O que aconteceu? Apesar do tempo chuvoso, pai e filho chegaram a Roma pelo norte, passando a Porta del Popolo e indo até um edifício localizado onde hoje se encontra a Piazza Nicosia, como desde 1996 nos recorda uma placa: “Wolfgang Amadeus Mozart / na casa que outrora existiu aqui… registrou o Miserere de Allegri”. Durante a tarde, pai e filho conseguiram escutar o Miserere de Allegri, cantado pelo coro da Capela Sistina e regido por Giuseppe Santi Santarelli, maestro pro tempore em 1770.

Wolfgang Amadeus Mozart (1756–1791).

Composto em 1638, o Miserere era executado duas vezes por ano, durante o Ofício das Trevas, que hoje é chamado de Ofício das Leituras da Quinta-feira e do Sábado Santos (na Sexta-feira Santa cantava-se o Miserere de Felice Anerio ou o de Sante Naldini), depois das Vésperas do dia anterior — isto é, depois do pôr do sol da Quarta-feira e da Sexta-feira Santas — exclusivamente na Capela Sistina no Vaticano. Bem, Mozart, então um jovem adolescente, decorou e transcreveu a composição logo após chegar em casa. Tendo retornado para escutá-la na Sexta-feira Santa, levou em segredo a transcrição e a corrigiu durante a apresentação. 

Por esse “furto” musical e por seus outros méritos artísticos, o jovem compositor não somente evitaria a excomunhão, mas seria feito cavaleiro da Ordem do Esporão Dourado pelo Papa Clemente XIV, para honrar “te, quem in suavissimo cymbali sonitu a prima adolescentia tua excellentem esse intelleximus — a ti, cuja excelência no suavíssimo som do cravo reconhecemos desde a tua mais tenra infância”, como se pode ler no Motu proprio de 4 de julho de 1770 [1].

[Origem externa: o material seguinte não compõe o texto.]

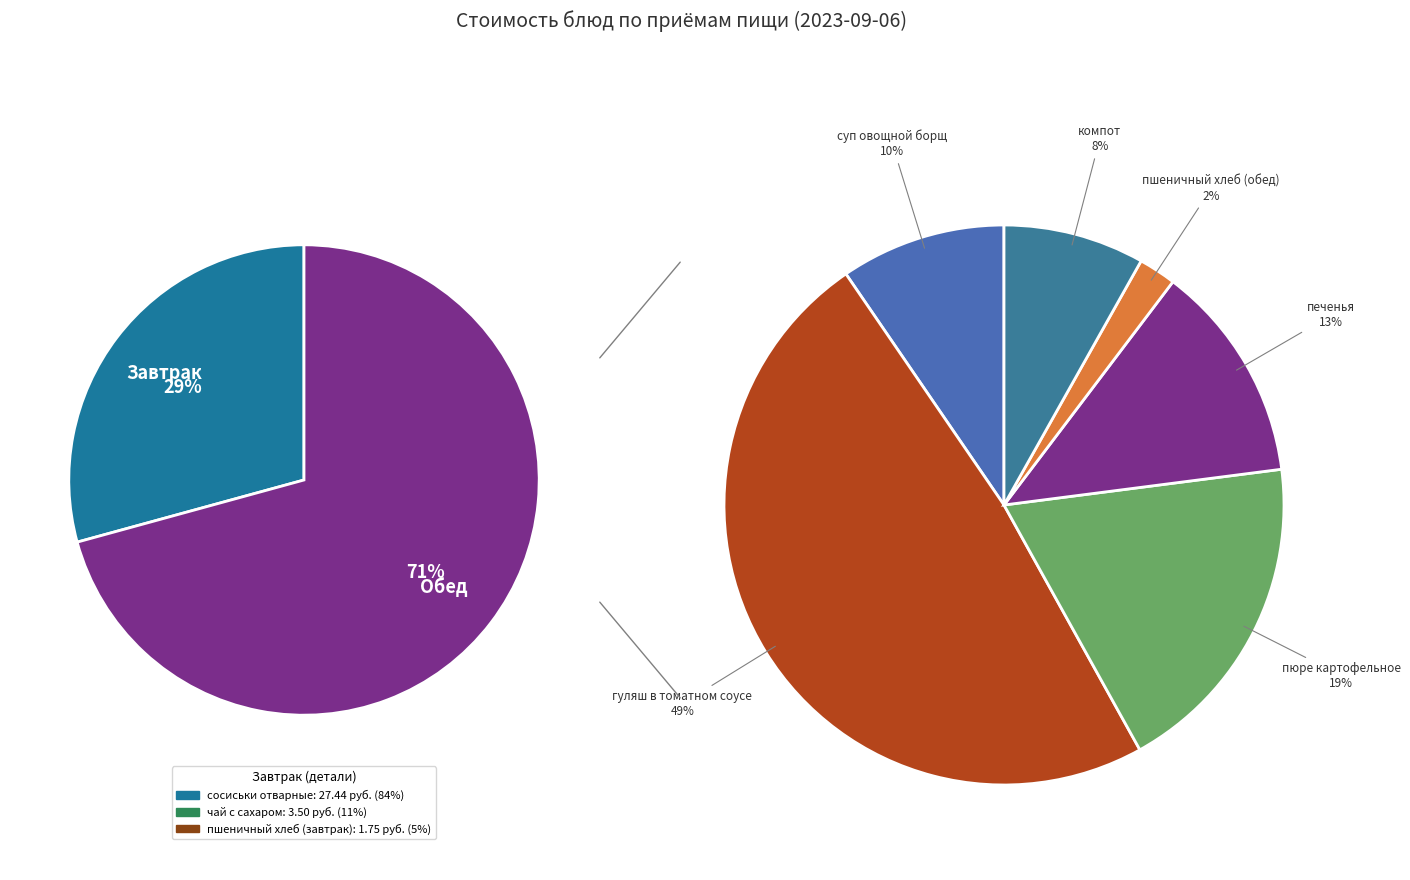

What is the ratio of the value at гуляш в томатном соусе to the value at пшеничный хлеб (обед)?

22.4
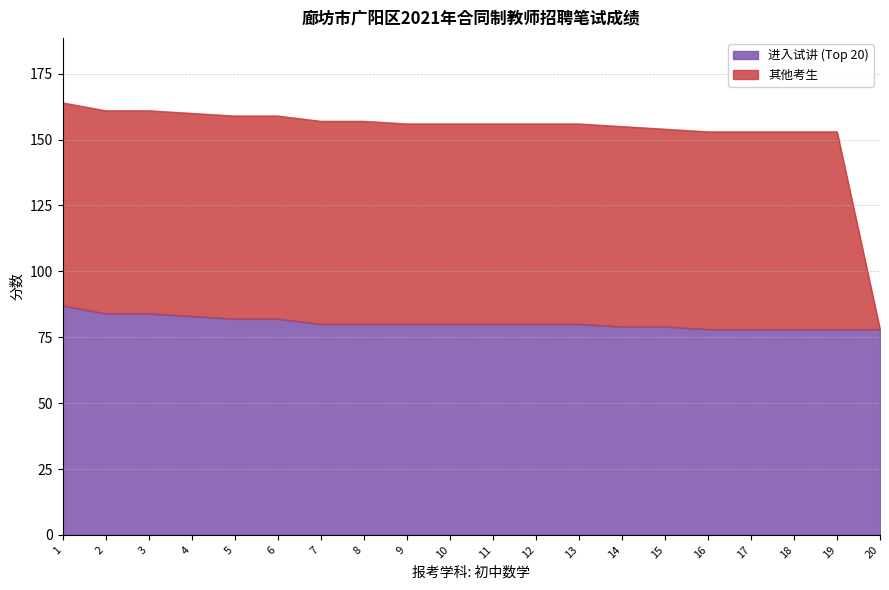

Which category has the highest value across all series?

1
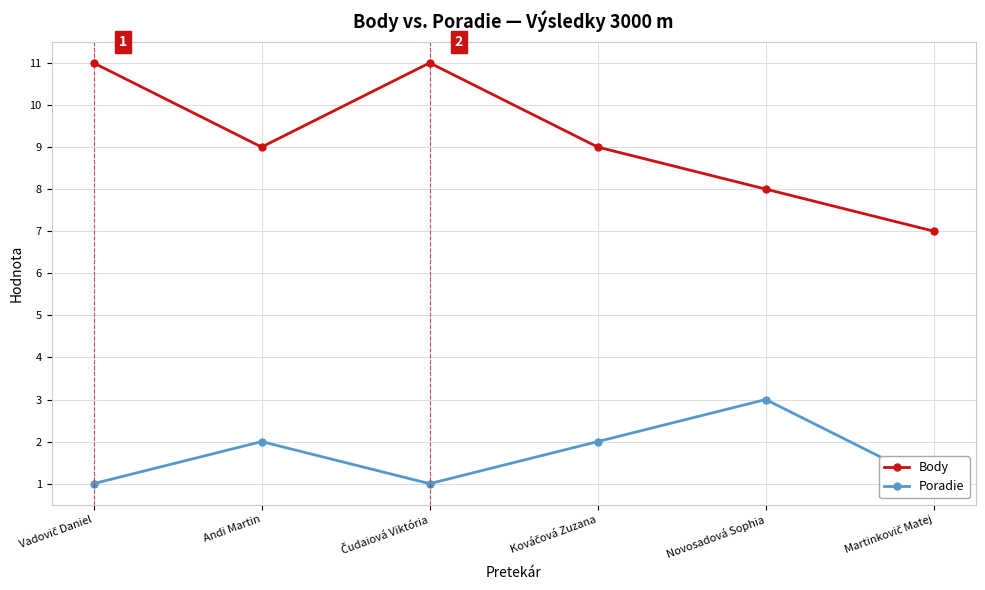

True or false: Poradie and Body cross at least once.

False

É fato que Wolfgang Amadè Mozart, “da bela terra onde o si ressoa” [2], compôs pouca, mas escutou muita música sacra. “O milagre que Deus fez nascer em Salzburgo” — era assim que Leopoldo apresentava o filho aos italianos e, por meio deles, ao mundo inteiro — conheceu o milagre da polifonia sacra, na qual várias vozes se seguem umas às outras, entrelaçam-se harmonias, calam-se os instrumentos e ecoam as abóbadas de basílicas. Durante muito tempo, o gênio de Salzburgo preservaria a memória da polifonia e a lição aprendida com ela, a ponto de ter escrito em 4 de setembro de 1776 ao Pe. Martini (1706–1787), famoso teórico e músico bolonhês, além de seu maestro durante a temporada na Itália: “Nossa música de igreja é um tanto diferente da que é feita na Itália [...]. É necessário um estudo específico desse tipo de composição” [3].

Referências

  1. A. Cametti, Mozart A. Roma, em: Rivista d’Italia, Roma, abril de 1907.
  2. Dante, Inferno XXXIII, 80.
  3. The Letters of Wolfgang Amadeus Mozart, 1769-1791, New York, Philadelphia, F. Leypoldt, 1866, p. 54.